State receives $27 million grant to help pregnant women, children

The Connecticut Department of Public Health today announced it will receive $27 million over three years from the U.S. Department of Health and Human Services to improve the health and development of at-risk pregnant women, parents, caregivers and children from birth-to-eight years of age.

In a press release put out by Connecticut DPH, LT. Gov. Nancy Wyman praised the influx of cash: “We have no more important task as parents, as citizens and as a government than ensuring that our children get a healthy start in life, and this program will go a long way toward doing just that.” “This is an investment that can directly lead to a better quality of life for our children and families, and a better future for our state.”
Connecticut’s grant award will build on the state’s early childhood programs by expanding the capacity of home visiting programs, designed to increase parent knowledge of early childhood development and improve parenting practices. The grant will also allow the state to provide early detection of developmental delays and health issues, prevent child abuse and neglect, and increase children’s school readiness and school success.

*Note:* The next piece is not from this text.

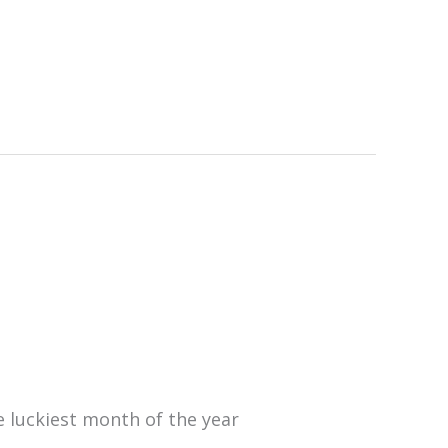
 luckiest month of the year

The Department of Public Health (DPH) collaborated with the Departments of Social Services, Children and Families, Developmental Services, Mental Health and Addiction Services, and Department of Education on the home visiting initiative.
“These funds will support home visiting programs in Connecticut that are effective models in protecting the health and safety of our most vulnerable children,” stated DPH Commissioner Dr. Jewel Mullen in the DPH press release. “Home visits by experienced providers give parents the knowledge and skills to support their families and improve health and developmental outcomes for their children.”

Home visiting services will serve pregnant or parenting families with infants and children who reside in one of the following towns or cities: New Haven, Hartford, Meriden, Bridgeport, New Britain, East Hartford, Waterbury, Windham, Bristol, Norwich, Bloomfield, Torrington, Winchester, Ansonia, Derby, New London and Putnam.
State health officials said that of the approximately 40,000 births in Connecticut each year, roughly 10,000 births are to families with at least one significant risk factor for poor health outcomes such as developmental and behavioral cognitive delays.  More than 60,000 children from birth to 5 years old in the state are estimated to be at risk for poor health outcomes.

The grant funds are part of the federal Maternal, Infant, and Early Childhood Home Visiting Program created by the Affordable Care Act. Ten states, including Connecticut, were awarded funding to expand or establish their home visiting program to families who volunteer to receive these services to improve the health and development of children.